Requirement -> Rewrite the rows below, swapping every "TpsReportCount" for "InvoiceCount" and leaving everything else unchanged. Leave the pictures out of your answer.

▼▼▼

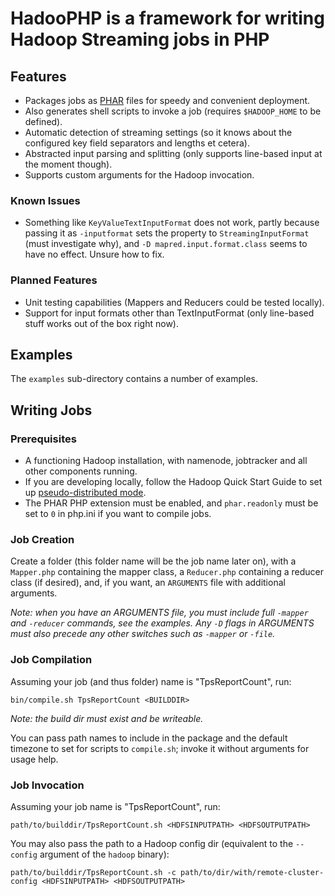 # HadooPHP is a framework for writing Hadoop Streaming jobs in PHP

## Features

* Packages jobs as [PHAR](http://php.net/phar) files for speedy and convenient deployment.
 * Also generates shell scripts to invoke a job (requires `$HADOOP_HOME` to be defined).
* Automatic detection of streaming settings (so it knows about the configured key field separators and lengths et cetera).
* Abstracted input parsing and splitting (only supports line-based input at the moment though).
* Supports custom arguments for the Hadoop invocation.

### Known Issues

* Something like `KeyValueTextInputFormat` does not work, partly because passing it as `-inputformat` sets the property to `StreamingInputFormat` (must investigate why), and `-D mapred.input.format.class` seems to have no effect. Unsure how to fix.

### Planned Features

* Unit testing capabilities (Mappers and Reducers could be tested locally).
* Support for input formats other than TextInputFormat (only line-based stuff works out of the box right now).


## Examples

The `examples` sub-directory contains a number of examples.


## Writing Jobs

### Prerequisites

* A functioning Hadoop installation, with namenode, jobtracker and all other components running.
 * If you are developing locally, follow the Hadoop Quick Start Guide to set up [pseudo-distributed mode](http://hadoop.apache.org/common/docs/r0.20.2/quickstart.html#PseudoDistributed).
* The PHAR PHP extension must be enabled, and `phar.readonly` must be set to `0` in php.ini if you want to compile jobs.


### Job Creation

Create a folder (this folder name will be the job name later on), with a `Mapper.php` containing the mapper class, a `Reducer.php` containing a reducer class (if desired), and, if you want, an `ARGUMENTS` file with additional arguments.

*Note: when you have an ARGUMENTS file, you must include full `-mapper` and `-reducer` commands, see the examples. Any `-D` flags in ARGUMENTS must also precede any other switches such as `-mapper` or `-file`.*

### Job Compilation

Assuming your job (and thus folder) name is "TpsReportCount", run:

    bin/compile.sh TpsReportCount <BUILDDIR>

*Note: the build dir must exist and be writeable.*

You can pass path names to include in the package and the default timezone to set for scripts to `compile.sh`; invoke it without arguments for usage help.

### Job Invocation

Assuming your job name is "TpsReportCount", run:

    path/to/builddir/TpsReportCount.sh <HDFSINPUTPATH> <HDFSOUTPUTPATH>

You may also pass the path to a Hadoop config dir (equivalent to the `--config` argument of the `hadoop` binary):

    path/to/builddir/TpsReportCount.sh -c path/to/dir/with/remote-cluster-config <HDFSINPUTPATH> <HDFSOUTPUTPATH>

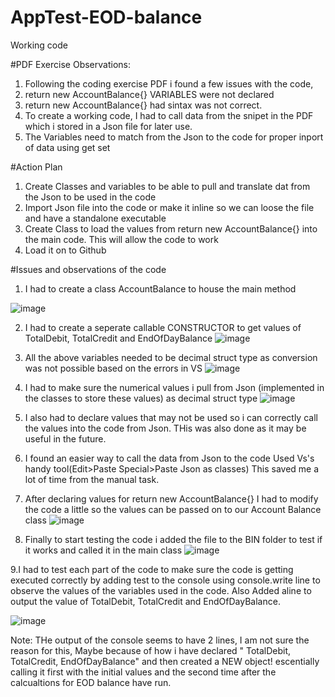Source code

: # AppTest-EOD-balance
Working code


#PDF Exercise Observations:

1. Following the coding exercise PDF i found a few issues with the code,
2. return new AccountBalance{} VARIABLES were not declared
3. return new AccountBalance{} had sintax was not correct.
4. To create a working code, I had to call data from the snipet in the PDF which i stored in a Json file for later use.
5. The Variables need to match from the Json to the code for proper inport of data using get set

#Action Plan

1. Create Classes and variables to be able to pull and translate dat from the Json to be used in the code
2. Import Json file into the code or make it inline so we can loose the file and have a standalone executable
3. Create Class to load the values from return new AccountBalance{} into the main code. This will allow the code to work
4. Load it on to Github

#Issues and observations of the code
1. I had to create a class AccountBalance to house the main method

![image](https://github.com/Narsuaman/AppTest-EOD-balance/assets/137115409/9d2d8704-bcde-41c6-a1c8-69b10192d39a)


2. I had to create a seperate callable CONSTRUCTOR to get values of TotalDebit, TotalCredit and EndOfDayBalance
![image](https://github.com/Narsuaman/AppTest-EOD-balance/assets/137115409/6d68b765-0ced-4e76-9617-0b7fe7a8503e)

3. All the above variables needed to be decimal struct type as conversion was not possible based on the errors in VS
![image](https://github.com/Narsuaman/AppTest-EOD-balance/assets/137115409/8edde95a-4d4b-400a-ae75-5413c85029db)

4. I had to make sure the numerical values i pull from Json (implemented in the classes to store these values) as decimal struct type
![image](https://github.com/Narsuaman/AppTest-EOD-balance/assets/137115409/2fc8ec27-a7dd-44dd-98fb-5bf4b6dc8ad0)

5. I also had to declare values that may not be used so i can correctly call the values into the code from Json. THis was also done as it may be useful in the future.
6. I found an easier way to call the data from Json to the code Used Vs's handy tool(Edit>Paste Special>Paste Json as classes) This saved me a lot of time from the manual task.
7. After declaring values for return new AccountBalance{} I had to modify the code a little so the values can be passed on to our Account Balance class 
![image](https://github.com/Narsuaman/AppTest-EOD-balance/assets/137115409/e2273d89-d156-45a9-a1f4-72ceb5983a63)

8. Finally to start testing the code i added the file to the BIN folder to test if it works and called it in the main class
![image](https://github.com/Narsuaman/AppTest-EOD-balance/assets/137115409/67c20da2-d9dc-40fe-80ca-60dd791ab57c)

9.I had to test each part of the code to make sure the code is getting executed correctly by adding test to the console using console.write line to observe the values of the variables used in the code. Also Added aline to output the value of TotalDebit, TotalCredit and EndOfDayBalance.

![image](https://github.com/Narsuaman/AppTest-EOD-balance/assets/137115409/f8cfc0af-5e79-4b44-9827-0f3502f00d28)


Note: THe output of the console seems to have 2 lines, I am not sure the reason for this, Maybe because of how i have declared " TotalDebit,  TotalCredit,  EndOfDayBalance" and then created a NEW object! escentially calling it first with the initial values and the second time after the calcualtions for EOD balance have run.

▲▲▲

Task solution ->
 # HadooPHP is a framework for writing Hadoop Streaming jobs in PHP

## Features

* Packages jobs as [PHAR](http://php.net/phar) files for speedy and convenient deployment.
 * Also generates shell scripts to invoke a job (requires `$HADOOP_HOME` to be defined).
* Automatic detection of streaming settings (so it knows about the configured key field separators and lengths et cetera).
* Abstracted input parsing and splitting (only supports line-based input at the moment though).
* Supports custom arguments for the Hadoop invocation.

### Known Issues

* Something like `KeyValueTextInputFormat` does not work, partly because passing it as `-inputformat` sets the property to `StreamingInputFormat` (must investigate why), and `-D mapred.input.format.class` seems to have no effect. Unsure how to fix.

### Planned Features

* Unit testing capabilities (Mappers and Reducers could be tested locally).
* Support for input formats other than TextInputFormat (only line-based stuff works out of the box right now).


## Examples

The `examples` sub-directory contains a number of examples.


## Writing Jobs

### Prerequisites

* A functioning Hadoop installation, with namenode, jobtracker and all other components running.
 * If you are developing locally, follow the Hadoop Quick Start Guide to set up [pseudo-distributed mode](http://hadoop.apache.org/common/docs/r0.20.2/quickstart.html#PseudoDistributed).
* The PHAR PHP extension must be enabled, and `phar.readonly` must be set to `0` in php.ini if you want to compile jobs.


### Job Creation

Create a folder (this folder name will be the job name later on), with a `Mapper.php` containing the mapper class, a `Reducer.php` containing a reducer class (if desired), and, if you want, an `ARGUMENTS` file with additional arguments.

*Note: when you have an ARGUMENTS file, you must include full `-mapper` and `-reducer` commands, see the examples. Any `-D` flags in ARGUMENTS must also precede any other switches such as `-mapper` or `-file`.*

### Job Compilation

Assuming your job (and thus folder) name is "InvoiceCount", run:

    bin/compile.sh InvoiceCount <BUILDDIR>

*Note: the build dir must exist and be writeable.*

You can pass path names to include in the package and the default timezone to set for scripts to `compile.sh`; invoke it without arguments for usage help.

### Job Invocation

Assuming your job name is "InvoiceCount", run:

    path/to/builddir/InvoiceCount.sh <HDFSINPUTPATH> <HDFSOUTPUTPATH>

You may also pass the path to a Hadoop config dir (equivalent to the `--config` argument of the `hadoop` binary):

    path/to/builddir/InvoiceCount.sh -c path/to/dir/with/remote-cluster-config <HDFSINPUTPATH> <HDFSOUTPUTPATH>

Source code

: # AppTest-EOD-balance
Working code


#PDF Exercise Observations:

1. Following the coding exercise PDF i found a few issues with the code,
2. return new AccountBalance{} VARIABLES were not declared
3. return new AccountBalance{} had sintax was not correct.
4. To create a working code, I had to call data from the snipet in the PDF which i stored in a Json file for later use.
5. The Variables need to match from the Json to the code for proper inport of data using get set

#Action Plan

1. Create Classes and variables to be able to pull and translate dat from the Json to be used in the code
2. Import Json file into the code or make it inline so we can loose the file and have a standalone executable
3. Create Class to load the values from return new AccountBalance{} into the main code. This will allow the code to work
4. Load it on to Github

#Issues and observations of the code
1. I had to create a class AccountBalance to house the main method

![image](https://github.com/Narsuaman/AppTest-EOD-balance/assets/137115409/9d2d8704-bcde-41c6-a1c8-69b10192d39a)


2. I had to create a seperate callable CONSTRUCTOR to get values of TotalDebit, TotalCredit and EndOfDayBalance
![image](https://github.com/Narsuaman/AppTest-EOD-balance/assets/137115409/6d68b765-0ced-4e76-9617-0b7fe7a8503e)

3. All the above variables needed to be decimal struct type as conversion was not possible based on the errors in VS
![image](https://github.com/Narsuaman/AppTest-EOD-balance/assets/137115409/8edde95a-4d4b-400a-ae75-5413c85029db)

4. I had to make sure the numerical values i pull from Json (implemented in the classes to store these values) as decimal struct type
![image](https://github.com/Narsuaman/AppTest-EOD-balance/assets/137115409/2fc8ec27-a7dd-44dd-98fb-5bf4b6dc8ad0)

5. I also had to declare values that may not be used so i can correctly call the values into the code from Json. THis was also done as it may be useful in the future.
6. I found an easier way to call the data from Json to the code Used Vs's handy tool(Edit>Paste Special>Paste Json as classes) This saved me a lot of time from the manual task.
7. After declaring values for return new AccountBalance{} I had to modify the code a little so the values can be passed on to our Account Balance class 
![image](https://github.com/Narsuaman/AppTest-EOD-balance/assets/137115409/e2273d89-d156-45a9-a1f4-72ceb5983a63)

8. Finally to start testing the code i added the file to the BIN folder to test if it works and called it in the main class
![image](https://github.com/Narsuaman/AppTest-EOD-balance/assets/137115409/67c20da2-d9dc-40fe-80ca-60dd791ab57c)

9.I had to test each part of the code to make sure the code is getting executed correctly by adding test to the console using console.write line to observe the values of the variables used in the code. Also Added aline to output the value of TotalDebit, TotalCredit and EndOfDayBalance.

![image](https://github.com/Narsuaman/AppTest-EOD-balance/assets/137115409/f8cfc0af-5e79-4b44-9827-0f3502f00d28)


Note: THe output of the console seems to have 2 lines, I am not sure the reason for this, Maybe because of how i have declared " TotalDebit,  TotalCredit,  EndOfDayBalance" and then created a NEW object! escentially calling it first with the initial values and the second time after the calcualtions for EOD balance have run.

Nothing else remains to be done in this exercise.